Alanah Davis: The Cultural Benefit of Good Grief

Graphic by Alanah Nichole Davis.

Let me start off by saying that I’m not a grief counselor, a licensed social worker, an ordained minister, or a rabbi, but I do know a thing or 10 about loss. In my time here on Earth, I’ve lost toys like Duncan Yo-Yo’s (an old favorite), thoughts, pets like goldfish, and even humans like my father.

When we lost my father…not to the woods or anything like lost makes it sound. But he went on to see what the end was going to be, as old Baptists would call it, or Death in layman’s terms. Anyway, when we lost my father, or when any of us as Christians has a person close to them pass away, we traditionally hold a burial. Many cultures, religions, beliefs, and even atheists themselves have practiced traditions for when someone or something transitions from the earth.
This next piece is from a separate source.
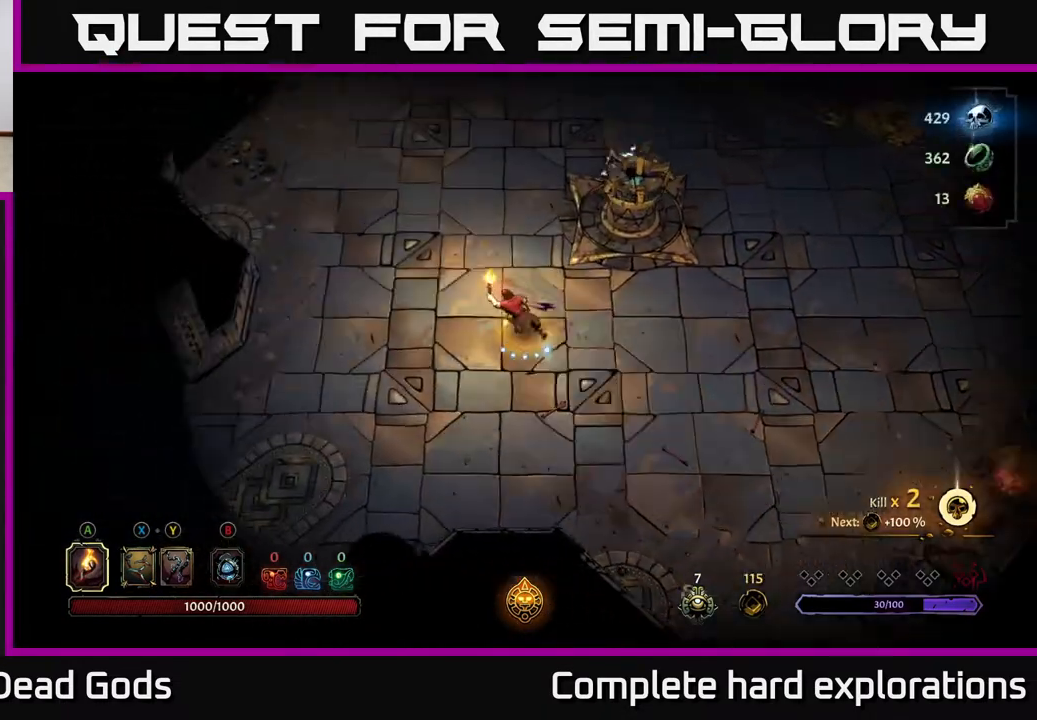
{"buttons": [], "left_stick": "up-left", "right_stick": "center", "events": [[150, "left_stick", "left"], [333, "left_stick", "up-left"]]}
In Judaism by tradition, Jewish law requires that the deceased be buried within 24 hours of death. It’s customary for a Jewish funeral service and burial to be arranged promptly for people who loved that person to pay respect to the dead and their family. 
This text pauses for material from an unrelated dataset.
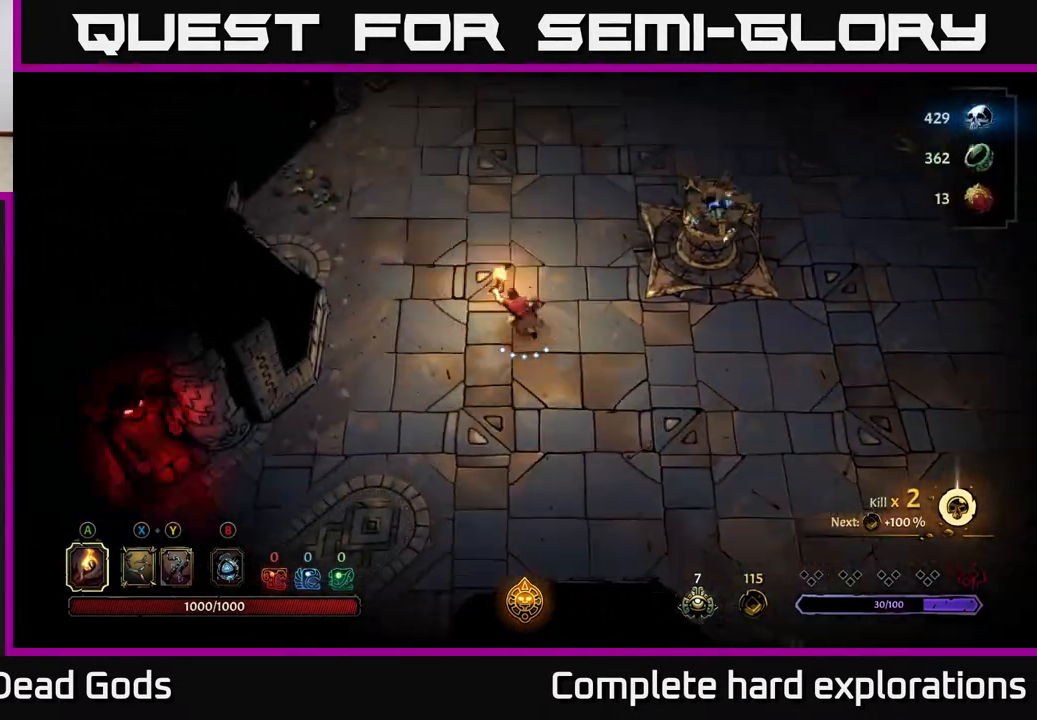
{"buttons": [], "left_stick": "up", "right_stick": "center", "events": [[50, "left_stick", "up"]]}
In some instances, people opt for cremation, which is the most inexpensive means of burial in which the body is reduced to ashes and placed in an urn or another container. The ashes can be buried, interred in a columbarium (which apparently is like a library for dead bodies) or you can scatter your loved one at a beach as we see in movies.
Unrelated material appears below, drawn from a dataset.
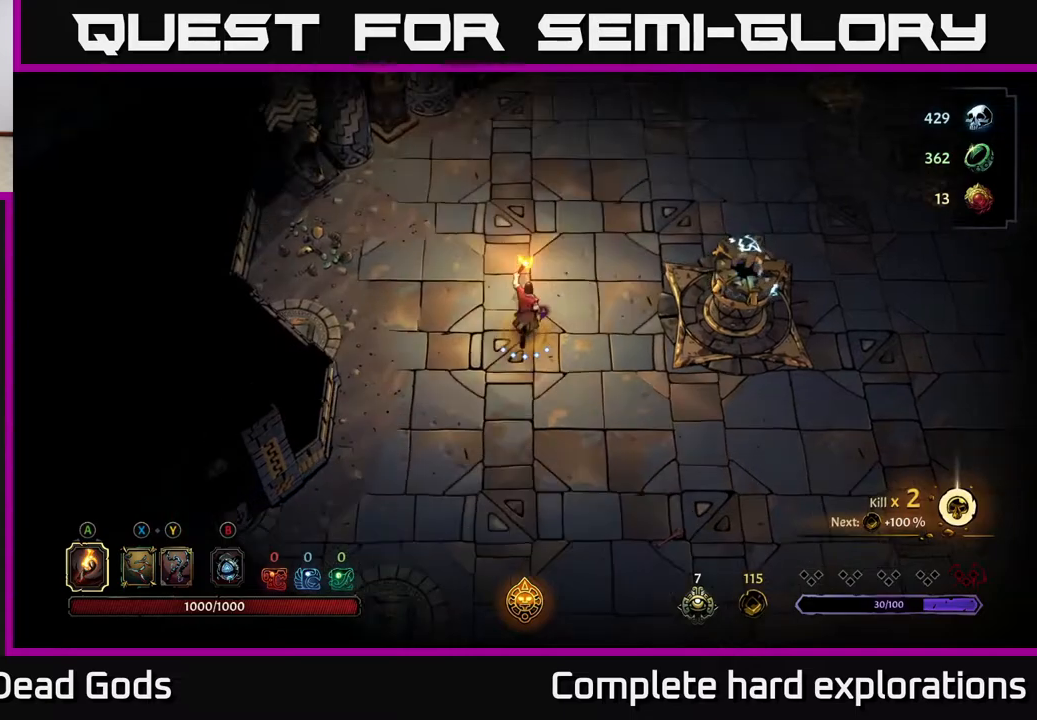
{"buttons": [], "left_stick": "up", "right_stick": "center", "events": []}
I apologize if I’m at all clunky with my words — it’s just death that makes me uncomfortable. I believe it makes us all uncomfortable, maybe some more than others. I sat at my mother’s dining table the other night trying to get through one episode of “Your Honor” featuring Bryan Cranston, where (spoiler alert) there was a horrific scene in which they depict with much gore a young boy taking his last breaths after a motorbike accident. Despite this, like many TV shows, being fictional, I still had that feeling in the pit of my stomach, a dry throat, and a need for water to wash my trauma down with my meal. 

Alanah Nichole Davis

Whether real or imagined we’ve all been ingesting, subject to, and dealing with copious amounts of loss, which presents us with grief — or as it’s defined by Webster’s dictionary, “deep and poignant distress caused by or as if by bereavement”…but what’s bereavement? Webster’s says bereavement is “the state or fact of being bereaved or deprived of something or someone”…OK one more, but what’s deprived? According to Webster’s, it’s, “suffering a severe and damaging lack of basic material and cultural benefits.”

BINGO! There they were, the words I had been looking for to define what I felt I lacked in not being able to lay my racing thoughts to rest or even wrap my head around the deaths of folks I may have never known who may have lost there lives to COVID-19, the numbers they used online and in the news to define their lives.

Burial is a cultural benefit. A funeral or burial is a cultural benefit. Even cremation and heartfelt Pacific Ocean ash scatter is a cultural benefit. We sit presumably on Zoom calls away from one another missing social interaction. We’re apart but not too far when we are together, masked both inside and out. Grieving the loss of something we lost almost a year to the date now, our old normal. 

In this capitalistic society we’ve built we are driven to work at no end. I’ve Googled, “Will millennials have Social Security benefits?” one time too many and held in tears on video chats two times too many. I’m grieving, crying, and staying under my blanket when a lot of us are, and that’s just it. In the late 1960’s, a Swiss-American author by the name of Elisabeth Kübler-Ross published a book called “On Death and Dying” and in it, she coined the five stages of grief, which are denial, anger, bargaining, depression, and last and certainly not in my wheelhouse most days, acceptance.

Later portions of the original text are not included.